Abundant seed harvest requires abandonment of the basil aroma.
Starting in July, a basil plant relentlessly strives to develop a flower and, by extension, numerous seeds. As it invests all its energy in this growth, the basil aroma falls by the wayside and becomes bitter. The gourmets among amateur gardeners prevent bud formation by permanently harvesting the shoots. Meanwhile, those who want to gain seeds for sowing, allow the pretty flower.
Instructions for harvesting seeds
If the white or pink flowers are nearing the end, ideally wait until completely withered. In this way, the seeds have enough time to mature and gain germination. Proceed as follows:
- cut off the withered flower stalks
- hold them one by one over a bowl to strip the flowers and seeds with your fingers
- grind the mixture of petals and seeds between the palms of your hands
In the final operation requires a little patience, because the mixture must be sifted several times. As long as there are still crushed petals among the seeds, the process is repeated persistently.

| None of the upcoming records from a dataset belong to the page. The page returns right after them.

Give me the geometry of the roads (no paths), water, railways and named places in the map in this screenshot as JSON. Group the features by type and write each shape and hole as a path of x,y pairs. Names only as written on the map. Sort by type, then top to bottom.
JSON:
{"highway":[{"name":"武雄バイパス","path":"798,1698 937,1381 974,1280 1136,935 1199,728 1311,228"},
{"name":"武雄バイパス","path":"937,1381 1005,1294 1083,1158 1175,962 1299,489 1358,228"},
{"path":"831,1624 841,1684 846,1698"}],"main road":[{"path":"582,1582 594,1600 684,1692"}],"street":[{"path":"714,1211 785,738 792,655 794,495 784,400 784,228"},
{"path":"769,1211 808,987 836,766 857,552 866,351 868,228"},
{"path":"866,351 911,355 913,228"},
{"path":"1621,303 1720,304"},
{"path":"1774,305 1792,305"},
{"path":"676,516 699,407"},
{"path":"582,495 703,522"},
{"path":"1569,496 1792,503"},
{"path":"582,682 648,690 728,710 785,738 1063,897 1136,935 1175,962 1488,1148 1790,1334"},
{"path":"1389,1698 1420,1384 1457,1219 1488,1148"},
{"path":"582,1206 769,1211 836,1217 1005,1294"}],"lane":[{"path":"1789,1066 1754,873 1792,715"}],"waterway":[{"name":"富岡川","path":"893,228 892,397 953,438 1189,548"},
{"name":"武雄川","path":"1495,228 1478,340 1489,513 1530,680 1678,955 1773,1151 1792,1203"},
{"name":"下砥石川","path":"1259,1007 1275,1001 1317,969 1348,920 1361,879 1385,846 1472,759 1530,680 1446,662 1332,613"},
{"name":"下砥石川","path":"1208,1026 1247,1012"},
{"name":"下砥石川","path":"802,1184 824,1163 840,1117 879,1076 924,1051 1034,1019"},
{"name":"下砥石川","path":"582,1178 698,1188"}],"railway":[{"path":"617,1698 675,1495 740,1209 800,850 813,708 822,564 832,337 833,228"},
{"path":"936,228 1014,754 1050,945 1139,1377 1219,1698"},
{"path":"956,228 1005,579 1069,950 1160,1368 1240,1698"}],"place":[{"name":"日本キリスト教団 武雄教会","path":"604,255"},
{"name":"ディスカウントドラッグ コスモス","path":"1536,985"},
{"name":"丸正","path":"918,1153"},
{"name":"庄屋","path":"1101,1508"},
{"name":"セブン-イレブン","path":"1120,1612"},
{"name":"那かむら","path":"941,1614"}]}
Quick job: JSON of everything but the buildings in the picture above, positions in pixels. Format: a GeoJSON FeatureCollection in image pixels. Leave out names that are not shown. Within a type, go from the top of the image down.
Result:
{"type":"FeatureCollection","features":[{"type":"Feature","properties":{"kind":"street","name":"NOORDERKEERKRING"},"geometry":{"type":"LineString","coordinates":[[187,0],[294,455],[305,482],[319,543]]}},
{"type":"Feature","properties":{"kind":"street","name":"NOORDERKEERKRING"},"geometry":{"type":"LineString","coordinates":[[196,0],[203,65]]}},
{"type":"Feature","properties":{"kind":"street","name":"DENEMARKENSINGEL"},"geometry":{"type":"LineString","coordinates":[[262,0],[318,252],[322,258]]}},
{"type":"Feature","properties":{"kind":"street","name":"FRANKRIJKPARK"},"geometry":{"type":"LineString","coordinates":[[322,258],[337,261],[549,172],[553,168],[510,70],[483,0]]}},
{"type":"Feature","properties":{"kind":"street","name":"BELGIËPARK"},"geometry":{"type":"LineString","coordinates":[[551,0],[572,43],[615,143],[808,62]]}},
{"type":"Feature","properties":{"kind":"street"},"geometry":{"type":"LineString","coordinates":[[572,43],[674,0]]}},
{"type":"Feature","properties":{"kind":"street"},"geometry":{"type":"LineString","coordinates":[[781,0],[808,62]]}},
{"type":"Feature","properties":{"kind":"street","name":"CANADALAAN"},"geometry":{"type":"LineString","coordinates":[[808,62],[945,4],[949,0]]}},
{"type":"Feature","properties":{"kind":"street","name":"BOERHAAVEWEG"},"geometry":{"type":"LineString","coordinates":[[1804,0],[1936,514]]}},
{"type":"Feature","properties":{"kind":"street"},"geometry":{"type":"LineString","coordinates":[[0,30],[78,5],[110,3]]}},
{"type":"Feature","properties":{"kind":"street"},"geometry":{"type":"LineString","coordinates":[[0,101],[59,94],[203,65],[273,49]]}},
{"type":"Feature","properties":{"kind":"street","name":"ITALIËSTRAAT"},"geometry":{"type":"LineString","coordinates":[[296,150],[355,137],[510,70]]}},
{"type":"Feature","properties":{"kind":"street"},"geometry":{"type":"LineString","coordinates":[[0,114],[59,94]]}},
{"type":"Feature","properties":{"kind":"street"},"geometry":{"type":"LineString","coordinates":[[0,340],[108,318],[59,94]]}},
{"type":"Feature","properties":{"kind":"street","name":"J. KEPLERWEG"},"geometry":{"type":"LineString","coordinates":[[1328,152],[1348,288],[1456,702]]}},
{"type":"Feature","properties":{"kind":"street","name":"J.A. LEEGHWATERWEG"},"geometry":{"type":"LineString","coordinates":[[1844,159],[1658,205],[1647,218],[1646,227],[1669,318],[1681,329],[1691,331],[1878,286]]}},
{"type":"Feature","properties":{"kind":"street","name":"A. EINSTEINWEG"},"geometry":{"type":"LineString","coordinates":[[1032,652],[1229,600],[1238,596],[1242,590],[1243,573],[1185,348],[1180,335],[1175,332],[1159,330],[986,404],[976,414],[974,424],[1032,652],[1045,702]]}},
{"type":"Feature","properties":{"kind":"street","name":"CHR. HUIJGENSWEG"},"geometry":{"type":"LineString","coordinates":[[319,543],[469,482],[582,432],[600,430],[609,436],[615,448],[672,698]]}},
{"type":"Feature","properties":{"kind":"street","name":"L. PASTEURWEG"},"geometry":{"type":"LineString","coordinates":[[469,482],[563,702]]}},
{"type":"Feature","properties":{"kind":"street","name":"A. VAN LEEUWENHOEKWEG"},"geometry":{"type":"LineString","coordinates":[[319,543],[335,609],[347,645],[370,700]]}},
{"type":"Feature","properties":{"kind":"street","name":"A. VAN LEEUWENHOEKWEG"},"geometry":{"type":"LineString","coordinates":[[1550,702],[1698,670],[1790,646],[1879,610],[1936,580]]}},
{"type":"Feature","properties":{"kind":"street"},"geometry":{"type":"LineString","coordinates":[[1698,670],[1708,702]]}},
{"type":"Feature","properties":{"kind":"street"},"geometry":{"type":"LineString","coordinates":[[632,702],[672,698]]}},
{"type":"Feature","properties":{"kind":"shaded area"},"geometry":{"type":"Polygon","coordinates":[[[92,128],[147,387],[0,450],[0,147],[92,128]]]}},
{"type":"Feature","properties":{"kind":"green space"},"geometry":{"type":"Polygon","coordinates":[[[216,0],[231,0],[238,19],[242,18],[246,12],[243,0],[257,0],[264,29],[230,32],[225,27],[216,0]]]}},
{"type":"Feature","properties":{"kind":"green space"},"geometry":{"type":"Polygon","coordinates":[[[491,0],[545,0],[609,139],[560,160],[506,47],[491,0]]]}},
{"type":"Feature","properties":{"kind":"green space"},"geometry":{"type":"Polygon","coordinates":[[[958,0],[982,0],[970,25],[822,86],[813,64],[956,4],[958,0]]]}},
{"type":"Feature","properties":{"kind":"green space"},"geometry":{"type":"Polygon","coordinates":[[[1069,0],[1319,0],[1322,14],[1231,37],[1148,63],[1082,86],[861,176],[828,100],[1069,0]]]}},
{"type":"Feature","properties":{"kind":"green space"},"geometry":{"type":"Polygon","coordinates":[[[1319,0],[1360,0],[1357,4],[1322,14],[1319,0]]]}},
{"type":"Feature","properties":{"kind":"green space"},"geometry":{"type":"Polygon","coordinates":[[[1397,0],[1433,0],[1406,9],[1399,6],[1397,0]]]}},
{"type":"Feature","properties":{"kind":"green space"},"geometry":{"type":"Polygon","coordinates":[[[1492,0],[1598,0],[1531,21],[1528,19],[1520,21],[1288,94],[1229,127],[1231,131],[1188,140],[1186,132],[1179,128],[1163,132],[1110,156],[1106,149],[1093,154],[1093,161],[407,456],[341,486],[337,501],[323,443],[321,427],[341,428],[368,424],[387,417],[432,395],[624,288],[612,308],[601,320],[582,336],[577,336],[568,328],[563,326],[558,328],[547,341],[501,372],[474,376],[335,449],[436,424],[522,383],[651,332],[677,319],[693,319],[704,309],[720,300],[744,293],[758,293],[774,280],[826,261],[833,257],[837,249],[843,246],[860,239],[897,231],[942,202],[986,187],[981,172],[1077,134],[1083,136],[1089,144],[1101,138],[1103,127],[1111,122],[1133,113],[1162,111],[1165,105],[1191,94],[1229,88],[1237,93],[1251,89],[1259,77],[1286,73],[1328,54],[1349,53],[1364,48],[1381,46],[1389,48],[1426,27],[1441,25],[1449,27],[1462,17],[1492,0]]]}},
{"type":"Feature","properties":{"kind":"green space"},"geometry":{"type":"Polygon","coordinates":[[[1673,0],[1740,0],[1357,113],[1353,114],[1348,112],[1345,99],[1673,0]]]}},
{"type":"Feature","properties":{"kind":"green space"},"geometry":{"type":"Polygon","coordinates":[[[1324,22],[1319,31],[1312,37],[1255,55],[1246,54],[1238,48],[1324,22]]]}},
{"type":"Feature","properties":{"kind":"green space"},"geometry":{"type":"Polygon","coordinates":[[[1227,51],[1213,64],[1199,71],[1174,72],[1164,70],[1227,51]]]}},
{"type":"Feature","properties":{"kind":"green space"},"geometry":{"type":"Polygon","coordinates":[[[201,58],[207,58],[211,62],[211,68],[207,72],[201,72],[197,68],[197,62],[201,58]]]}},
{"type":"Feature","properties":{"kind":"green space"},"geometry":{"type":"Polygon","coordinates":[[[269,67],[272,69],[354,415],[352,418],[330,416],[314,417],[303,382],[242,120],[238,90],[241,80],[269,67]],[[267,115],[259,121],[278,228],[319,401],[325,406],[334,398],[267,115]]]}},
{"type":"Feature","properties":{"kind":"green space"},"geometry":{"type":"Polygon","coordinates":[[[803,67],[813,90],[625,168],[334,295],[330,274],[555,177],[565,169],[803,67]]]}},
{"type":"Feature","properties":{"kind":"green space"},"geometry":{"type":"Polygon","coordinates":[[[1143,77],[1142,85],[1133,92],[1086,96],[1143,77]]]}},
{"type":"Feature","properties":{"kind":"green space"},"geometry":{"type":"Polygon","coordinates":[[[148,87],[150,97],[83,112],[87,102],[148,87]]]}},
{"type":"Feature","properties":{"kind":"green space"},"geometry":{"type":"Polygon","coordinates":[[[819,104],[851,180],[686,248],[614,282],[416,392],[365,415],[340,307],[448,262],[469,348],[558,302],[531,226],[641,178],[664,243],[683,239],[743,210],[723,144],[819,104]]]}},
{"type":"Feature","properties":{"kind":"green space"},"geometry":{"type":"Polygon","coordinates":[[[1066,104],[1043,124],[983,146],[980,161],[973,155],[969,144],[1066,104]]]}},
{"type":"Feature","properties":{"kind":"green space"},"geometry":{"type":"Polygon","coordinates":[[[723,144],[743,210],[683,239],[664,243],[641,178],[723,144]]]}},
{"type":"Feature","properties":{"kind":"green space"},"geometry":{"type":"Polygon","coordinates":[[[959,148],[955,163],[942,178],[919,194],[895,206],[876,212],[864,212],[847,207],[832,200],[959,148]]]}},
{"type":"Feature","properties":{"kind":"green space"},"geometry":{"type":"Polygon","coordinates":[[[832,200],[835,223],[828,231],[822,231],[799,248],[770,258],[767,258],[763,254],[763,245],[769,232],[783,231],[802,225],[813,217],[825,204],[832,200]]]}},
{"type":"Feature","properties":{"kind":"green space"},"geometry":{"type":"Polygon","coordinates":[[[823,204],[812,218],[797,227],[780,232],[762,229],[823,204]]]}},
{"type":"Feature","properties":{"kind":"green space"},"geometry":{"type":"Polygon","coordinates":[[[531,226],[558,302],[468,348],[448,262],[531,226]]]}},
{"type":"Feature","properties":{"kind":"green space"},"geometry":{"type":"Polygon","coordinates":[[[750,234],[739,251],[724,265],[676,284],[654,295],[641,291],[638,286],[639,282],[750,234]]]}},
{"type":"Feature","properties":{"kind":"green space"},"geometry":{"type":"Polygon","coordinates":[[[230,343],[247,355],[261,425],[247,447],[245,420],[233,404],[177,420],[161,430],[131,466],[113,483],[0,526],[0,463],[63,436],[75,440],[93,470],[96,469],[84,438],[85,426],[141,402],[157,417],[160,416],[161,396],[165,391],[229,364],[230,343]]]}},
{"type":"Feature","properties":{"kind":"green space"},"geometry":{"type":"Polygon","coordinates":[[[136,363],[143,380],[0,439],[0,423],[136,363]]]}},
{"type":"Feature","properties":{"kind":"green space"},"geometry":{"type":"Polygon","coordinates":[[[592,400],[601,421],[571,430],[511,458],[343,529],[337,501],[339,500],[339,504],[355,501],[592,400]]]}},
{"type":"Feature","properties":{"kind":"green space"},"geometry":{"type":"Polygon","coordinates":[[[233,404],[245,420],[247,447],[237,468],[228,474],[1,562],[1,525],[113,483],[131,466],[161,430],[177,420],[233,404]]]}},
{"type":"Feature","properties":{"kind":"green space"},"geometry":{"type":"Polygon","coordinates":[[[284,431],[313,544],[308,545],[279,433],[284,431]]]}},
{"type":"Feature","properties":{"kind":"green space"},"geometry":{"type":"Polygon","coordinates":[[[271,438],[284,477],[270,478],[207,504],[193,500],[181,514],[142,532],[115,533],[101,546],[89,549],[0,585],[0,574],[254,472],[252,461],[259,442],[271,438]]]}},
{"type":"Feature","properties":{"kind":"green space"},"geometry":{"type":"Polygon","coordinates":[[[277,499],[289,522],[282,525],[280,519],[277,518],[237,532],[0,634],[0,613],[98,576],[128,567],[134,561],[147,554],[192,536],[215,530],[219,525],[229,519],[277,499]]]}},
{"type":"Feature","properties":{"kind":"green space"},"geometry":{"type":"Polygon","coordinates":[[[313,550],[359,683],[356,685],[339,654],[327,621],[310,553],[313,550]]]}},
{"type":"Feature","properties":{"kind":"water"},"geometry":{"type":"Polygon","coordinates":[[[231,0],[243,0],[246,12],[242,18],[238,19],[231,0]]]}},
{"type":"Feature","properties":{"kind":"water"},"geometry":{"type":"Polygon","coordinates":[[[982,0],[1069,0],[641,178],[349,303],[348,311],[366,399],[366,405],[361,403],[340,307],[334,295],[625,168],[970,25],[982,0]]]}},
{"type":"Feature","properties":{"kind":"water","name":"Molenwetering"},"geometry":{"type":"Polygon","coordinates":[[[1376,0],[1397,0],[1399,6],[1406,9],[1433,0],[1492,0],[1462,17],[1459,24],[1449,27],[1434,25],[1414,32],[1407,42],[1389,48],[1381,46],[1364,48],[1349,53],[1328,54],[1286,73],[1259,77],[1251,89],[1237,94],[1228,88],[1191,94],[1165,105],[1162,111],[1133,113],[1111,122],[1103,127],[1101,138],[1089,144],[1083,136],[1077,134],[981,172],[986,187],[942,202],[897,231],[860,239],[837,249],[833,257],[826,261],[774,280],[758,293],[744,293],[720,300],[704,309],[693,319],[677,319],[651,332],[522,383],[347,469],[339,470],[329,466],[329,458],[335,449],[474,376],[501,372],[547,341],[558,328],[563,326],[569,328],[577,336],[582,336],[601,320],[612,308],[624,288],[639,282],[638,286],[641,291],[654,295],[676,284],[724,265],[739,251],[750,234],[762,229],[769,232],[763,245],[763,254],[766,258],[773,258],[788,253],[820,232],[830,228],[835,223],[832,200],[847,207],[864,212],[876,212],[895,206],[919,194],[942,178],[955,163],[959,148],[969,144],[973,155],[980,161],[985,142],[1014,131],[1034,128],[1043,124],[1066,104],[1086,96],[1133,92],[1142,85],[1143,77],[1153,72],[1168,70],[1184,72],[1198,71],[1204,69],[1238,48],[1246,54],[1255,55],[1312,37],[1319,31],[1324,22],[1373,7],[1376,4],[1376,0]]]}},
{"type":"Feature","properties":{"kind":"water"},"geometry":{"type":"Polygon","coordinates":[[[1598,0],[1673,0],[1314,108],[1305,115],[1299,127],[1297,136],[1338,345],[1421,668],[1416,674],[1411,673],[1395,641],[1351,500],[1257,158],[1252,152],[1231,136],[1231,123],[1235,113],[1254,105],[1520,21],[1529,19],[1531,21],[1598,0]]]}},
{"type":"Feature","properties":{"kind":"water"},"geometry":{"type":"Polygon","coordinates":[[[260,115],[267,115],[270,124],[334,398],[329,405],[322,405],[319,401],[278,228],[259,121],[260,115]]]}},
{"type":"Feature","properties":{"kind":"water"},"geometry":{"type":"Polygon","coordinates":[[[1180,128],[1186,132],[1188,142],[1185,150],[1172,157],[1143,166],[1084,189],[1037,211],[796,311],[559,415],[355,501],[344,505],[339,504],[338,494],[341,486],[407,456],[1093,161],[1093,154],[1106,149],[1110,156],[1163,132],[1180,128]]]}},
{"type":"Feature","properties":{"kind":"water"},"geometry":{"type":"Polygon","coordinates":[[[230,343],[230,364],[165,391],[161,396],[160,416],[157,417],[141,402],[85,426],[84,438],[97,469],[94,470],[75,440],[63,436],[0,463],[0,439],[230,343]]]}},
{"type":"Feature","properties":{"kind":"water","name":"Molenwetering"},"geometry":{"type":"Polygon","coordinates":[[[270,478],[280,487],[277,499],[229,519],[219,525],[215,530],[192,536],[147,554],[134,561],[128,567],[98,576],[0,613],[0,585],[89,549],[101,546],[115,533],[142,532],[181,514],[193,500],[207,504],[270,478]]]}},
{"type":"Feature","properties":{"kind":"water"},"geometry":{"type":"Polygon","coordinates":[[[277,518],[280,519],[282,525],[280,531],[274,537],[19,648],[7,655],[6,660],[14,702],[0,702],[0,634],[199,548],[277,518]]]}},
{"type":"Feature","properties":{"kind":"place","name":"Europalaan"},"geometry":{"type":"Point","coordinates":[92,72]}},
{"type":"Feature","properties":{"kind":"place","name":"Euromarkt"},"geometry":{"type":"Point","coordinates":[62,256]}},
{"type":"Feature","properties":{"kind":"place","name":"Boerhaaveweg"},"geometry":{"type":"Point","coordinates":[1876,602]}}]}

How to properly store basil seeds.
If the harvest of the seeds was successful, the method of storage until the date of sowing is important. The freshly harvested seeds should first dry in a bowl for another 2 to 3 days to allow the last bit of moisture to evaporate. A screw-top jar is best for storage or an airtight tin. It is important to note to label the jar with the plant name and date.
Tips & Tricks
A large community has formed among amateur gardeners who consistently garden according to the lunar calendar. According to this, homegrown basil seeds germinate much better if sown when the moon is waxing. Skeptics should at least give the age-old peasant wisdom a chance by giving it a try.
I have 30 years of experience and i started this website to see if i could try and share my knowledge to help you.
With a degree a Horticulture BSc (Hons)
I have worked as a horticulture specialist lead gardener, garden landscaper, and of course i am a hobby gardener at home in my own garden.
Please if you have any questions leave them on the article and i will get back to you personally.